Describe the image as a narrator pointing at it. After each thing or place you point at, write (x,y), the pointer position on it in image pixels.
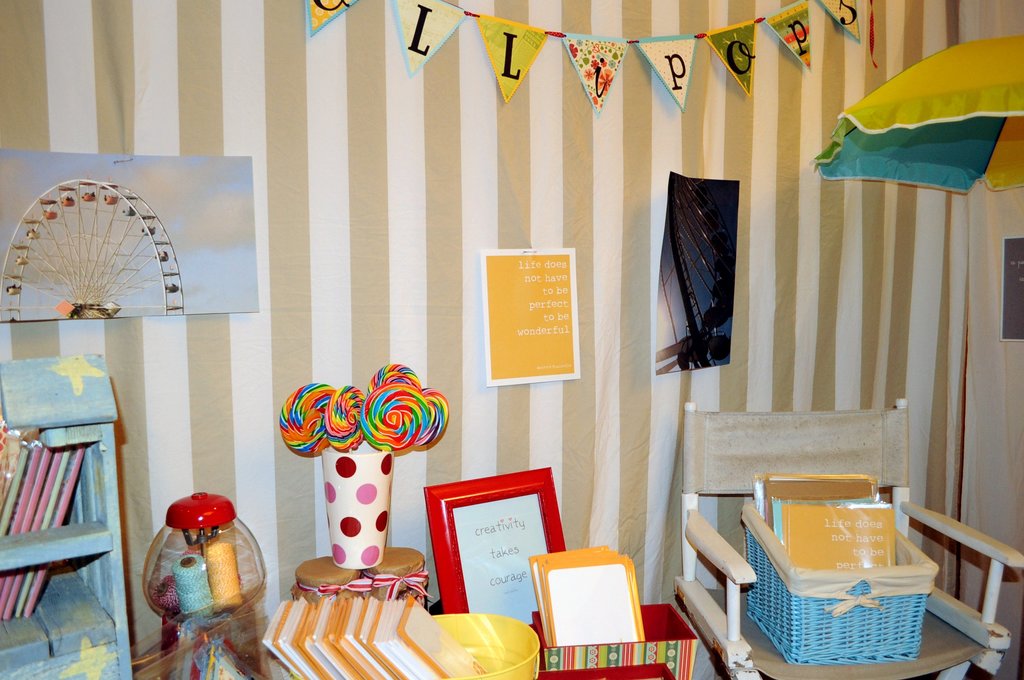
In this image there is book shelf (105,379), a poster (242,301) on the wall (71,134) in the left corner (28,388). There is a poster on the wall (956,302) and umbrella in the right corner (1000,188). There is a chair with an object (758,498) on it, candies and some objects (458,503) on the table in the foreground (461,484). And there is a wall (914,224) with some posters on it in the background (795,396).
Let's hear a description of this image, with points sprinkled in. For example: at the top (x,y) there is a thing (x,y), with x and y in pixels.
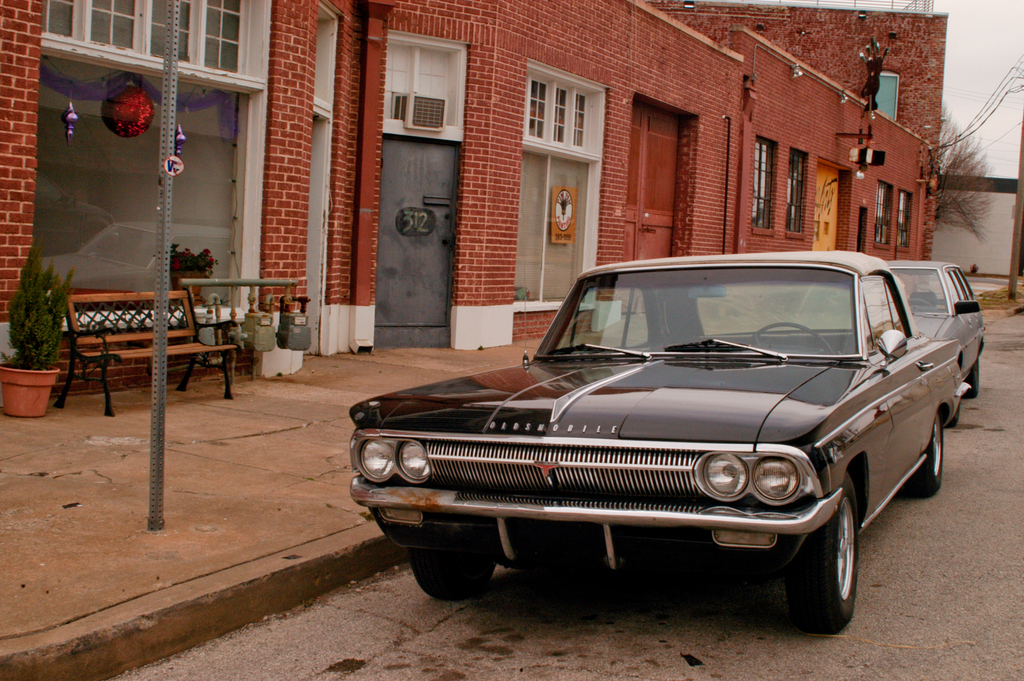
In this image, we can see cars (688,534) on the road (740,599) and in the background (542,145), there are buildings (857,77) and we can see a tree (951,158), a pole (167,223), a bench (137,309) and a houseplant (18,315) and we can see some other objects (288,305) and some decor (146,102) and a board (561,225) and some cables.
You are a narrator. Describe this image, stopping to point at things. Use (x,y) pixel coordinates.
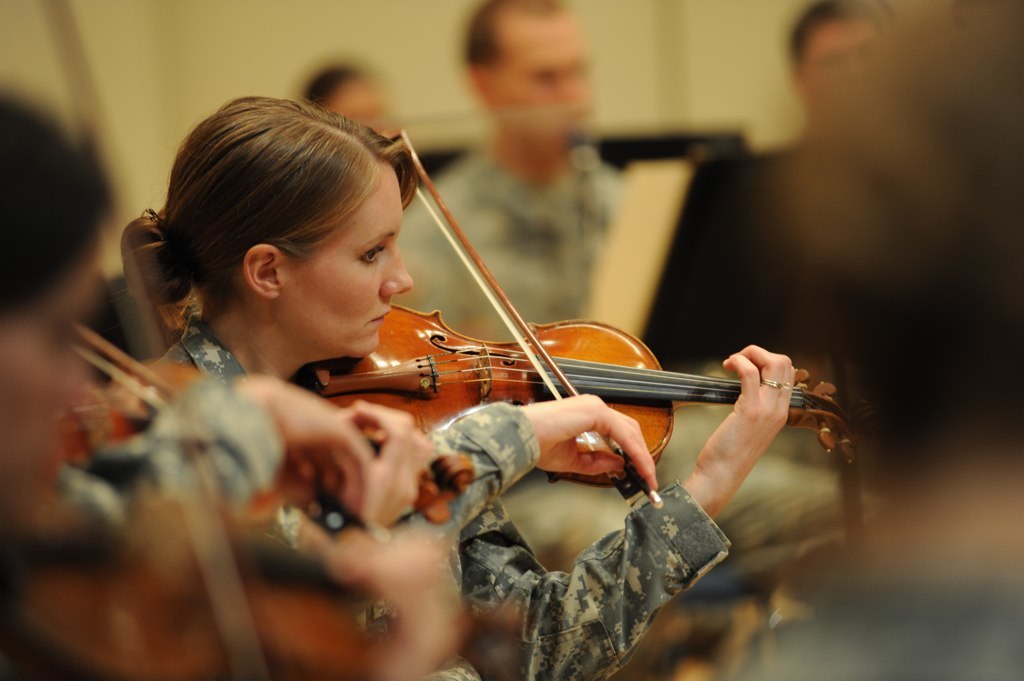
This picture is blur, in this picture there are people (557,161), among them few people (271,378) playing musical instruments (423,432). In the background of the image (436,54) we can see wall (656,45).
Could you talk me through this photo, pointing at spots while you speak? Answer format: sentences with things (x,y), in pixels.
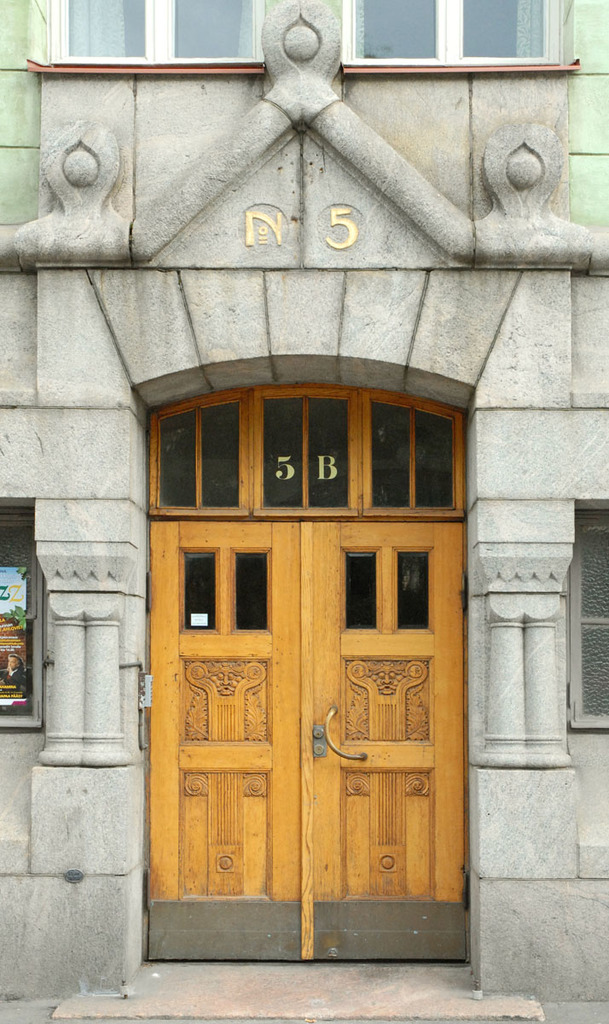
In this image we can see a door (254,660) of an building (312,281). On the right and left sides we can see windows (19,712).
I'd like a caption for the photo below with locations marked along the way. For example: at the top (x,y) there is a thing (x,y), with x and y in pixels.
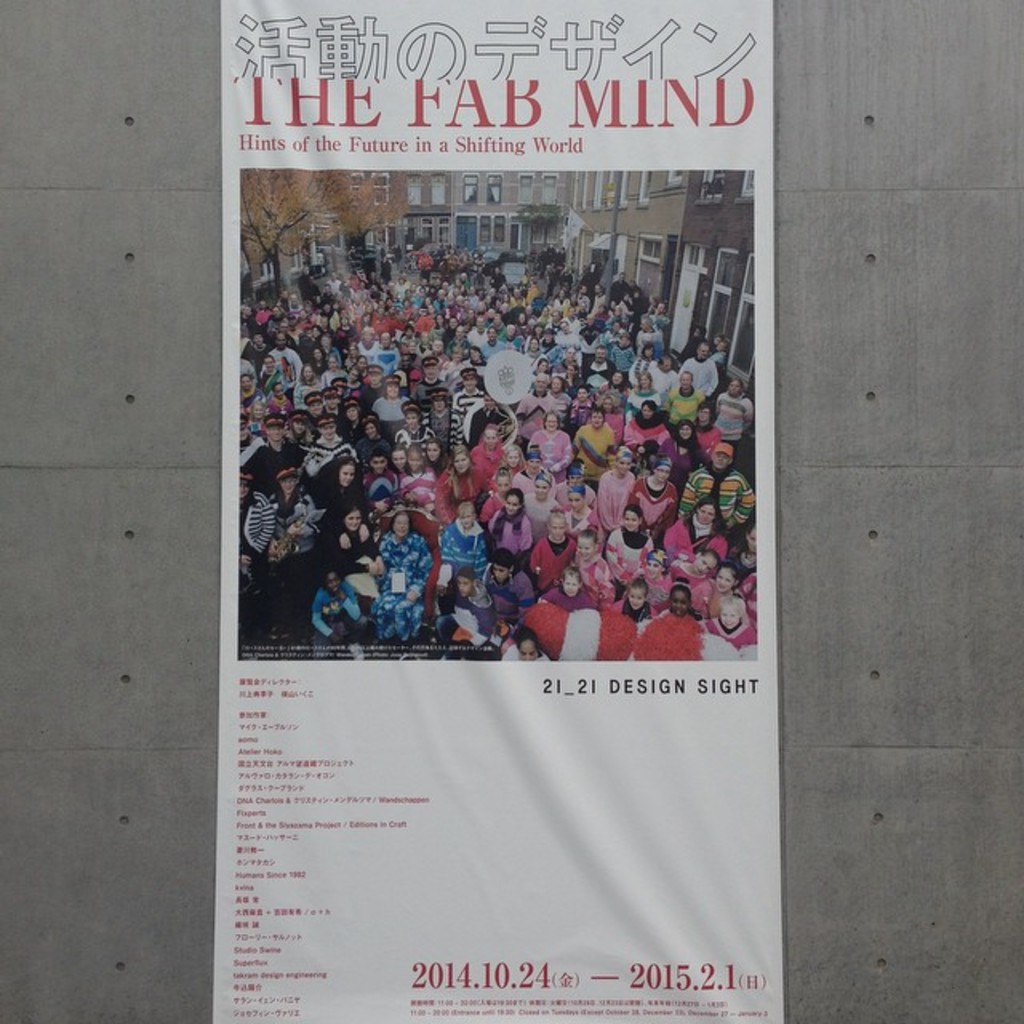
In this image I can see a group of people (563,432) standing and wearing different color dress (572,389). Back I can see a buildings (476,204), windows (494,199) and trees (378,212). They are on the white color banner (504,210). The banner (617,535) is attached to the ash color wall (938,503).
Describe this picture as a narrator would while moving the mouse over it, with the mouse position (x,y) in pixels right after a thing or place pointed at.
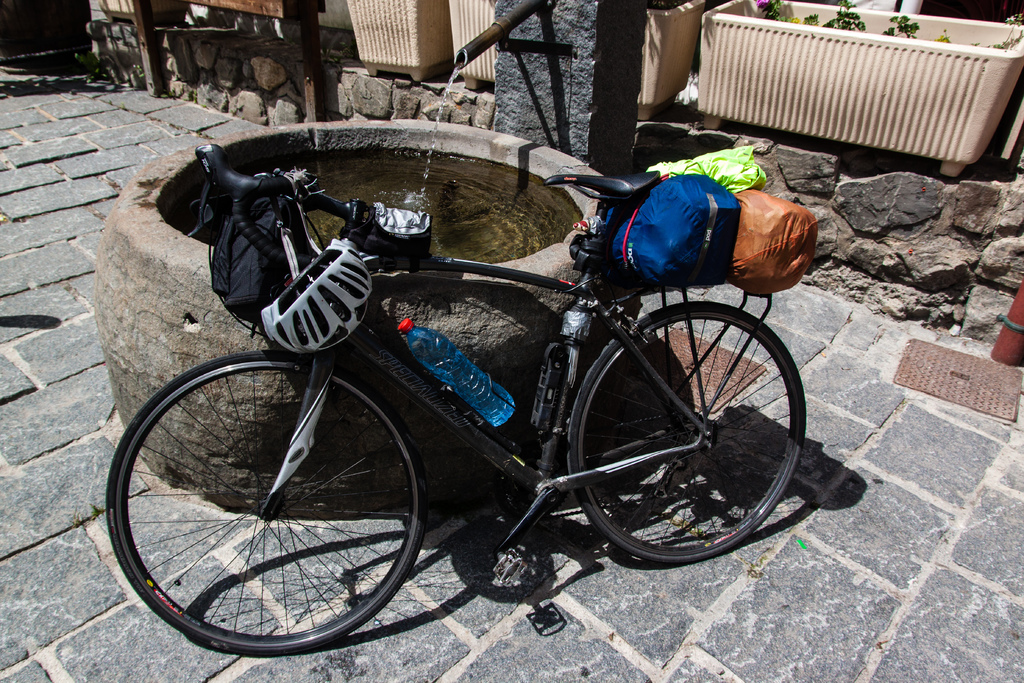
In this picture there is a bicycle (423,483) in the center of the image (660,239) and there are bags (741,212), water bottle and a helmet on it, there is a water tube (515,24) behind it and there are plants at the top side of the image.
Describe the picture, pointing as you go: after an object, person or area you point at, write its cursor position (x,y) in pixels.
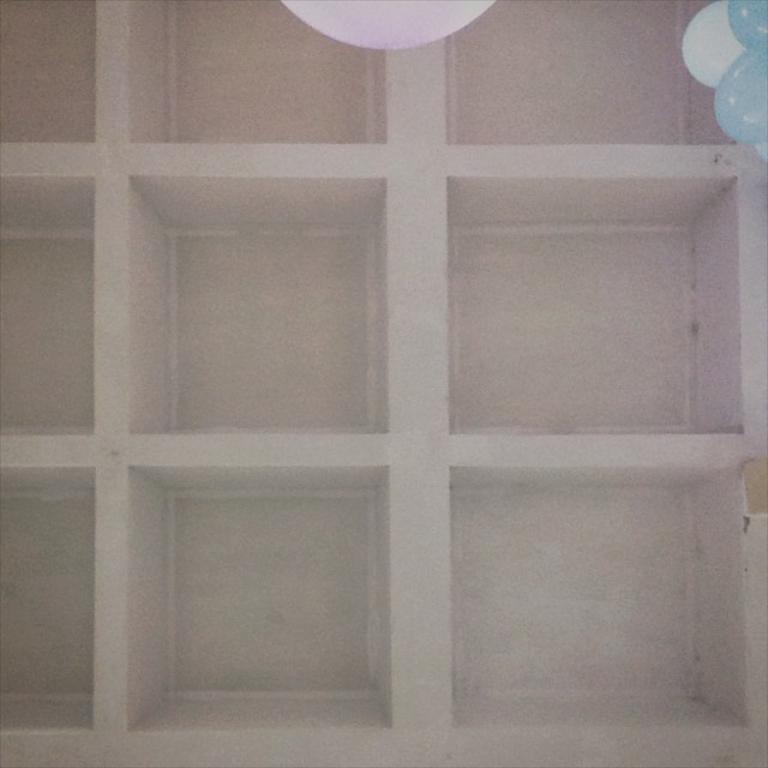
In this image there are empty shelves (404,391). On top of the image (740,105) there are balloons (765,79).
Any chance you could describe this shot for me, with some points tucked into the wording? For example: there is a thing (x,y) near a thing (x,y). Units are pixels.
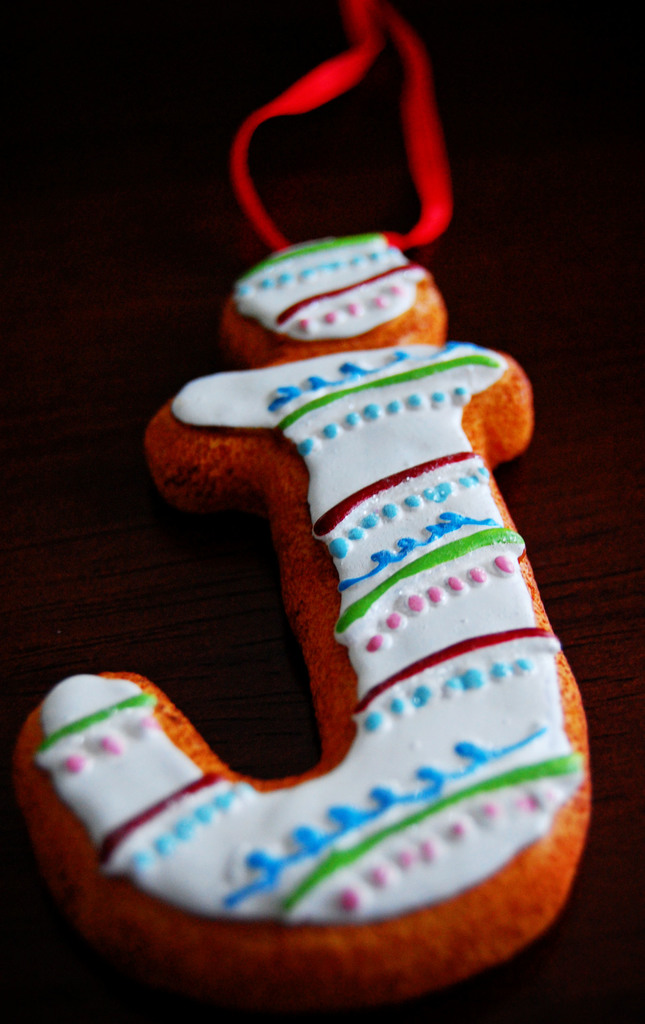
In this image, we can see an ornament (415,971) of J alphabet (576,831).
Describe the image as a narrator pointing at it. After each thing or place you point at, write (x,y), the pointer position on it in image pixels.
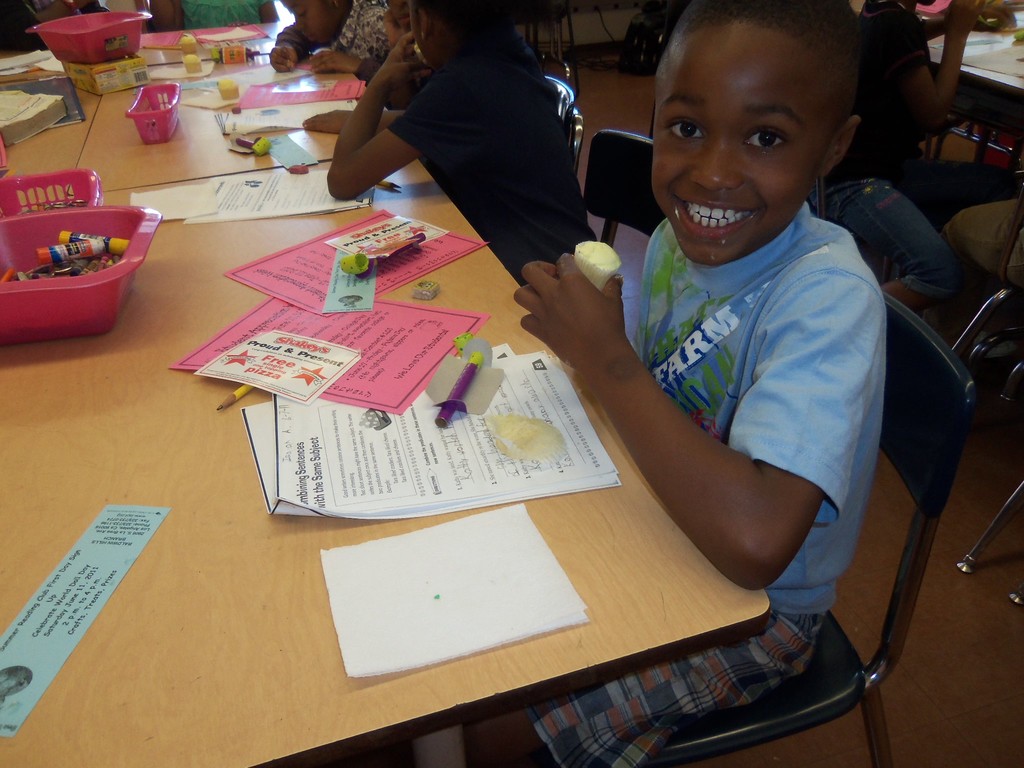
In this picture we can see a group of kids (758,562) sitting on chairs (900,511), in front of them we can see tables (231,599), on these tables (754,591) we can see baskets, papers (564,615), sketch pen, pencil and few objects (427,606).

********

TASK REQUIREMENTS: Please transcribe the entries exactly, omitting the images.

OUTPUT FOR THIS TASK:
Describe the image as a narrator pointing at it. After each thing or place you point at, write (x,y), the pointer position on it in image pixels.
In this image there is book shelf (105,379), a poster (242,301) on the wall (71,134) in the left corner (28,388). There is a poster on the wall (956,302) and umbrella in the right corner (1000,188). There is a chair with an object (758,498) on it, candies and some objects (458,503) on the table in the foreground (461,484). And there is a wall (914,224) with some posters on it in the background (795,396).
Let's hear a description of this image, with points sprinkled in. For example: at the top (x,y) there is a thing (x,y), with x and y in pixels.
In this image, we can see cars (688,534) on the road (740,599) and in the background (542,145), there are buildings (857,77) and we can see a tree (951,158), a pole (167,223), a bench (137,309) and a houseplant (18,315) and we can see some other objects (288,305) and some decor (146,102) and a board (561,225) and some cables.
You are a narrator. Describe this image, stopping to point at things. Use (x,y) pixel coordinates.
This picture is blur, in this picture there are people (557,161), among them few people (271,378) playing musical instruments (423,432). In the background of the image (436,54) we can see wall (656,45).
Could you talk me through this photo, pointing at spots while you speak? Answer format: sentences with things (x,y), in pixels.
In this image we can see a door (254,660) of an building (312,281). On the right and left sides we can see windows (19,712).
I'd like a caption for the photo below with locations marked along the way. For example: at the top (x,y) there is a thing (x,y), with x and y in pixels.
In this image I can see a group of people (563,432) standing and wearing different color dress (572,389). Back I can see a buildings (476,204), windows (494,199) and trees (378,212). They are on the white color banner (504,210). The banner (617,535) is attached to the ash color wall (938,503).
Describe this picture as a narrator would while moving the mouse over it, with the mouse position (x,y) in pixels right after a thing or place pointed at.
In this picture there is a bicycle (423,483) in the center of the image (660,239) and there are bags (741,212), water bottle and a helmet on it, there is a water tube (515,24) behind it and there are plants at the top side of the image.
Describe the picture, pointing as you go: after an object, person or area you point at, write its cursor position (x,y) in pixels.
In this image there are empty shelves (404,391). On top of the image (740,105) there are balloons (765,79).
Any chance you could describe this shot for me, with some points tucked into the wording? For example: there is a thing (x,y) near a thing (x,y). Units are pixels.
In this image, we can see an ornament (415,971) of J alphabet (576,831).
Describe the image as a narrator pointing at it. After each thing or place you point at, write (x,y), the pointer position on it in image pixels.
In this picture we can see a group of kids (758,562) sitting on chairs (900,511), in front of them we can see tables (231,599), on these tables (754,591) we can see baskets, papers (564,615), sketch pen, pencil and few objects (427,606).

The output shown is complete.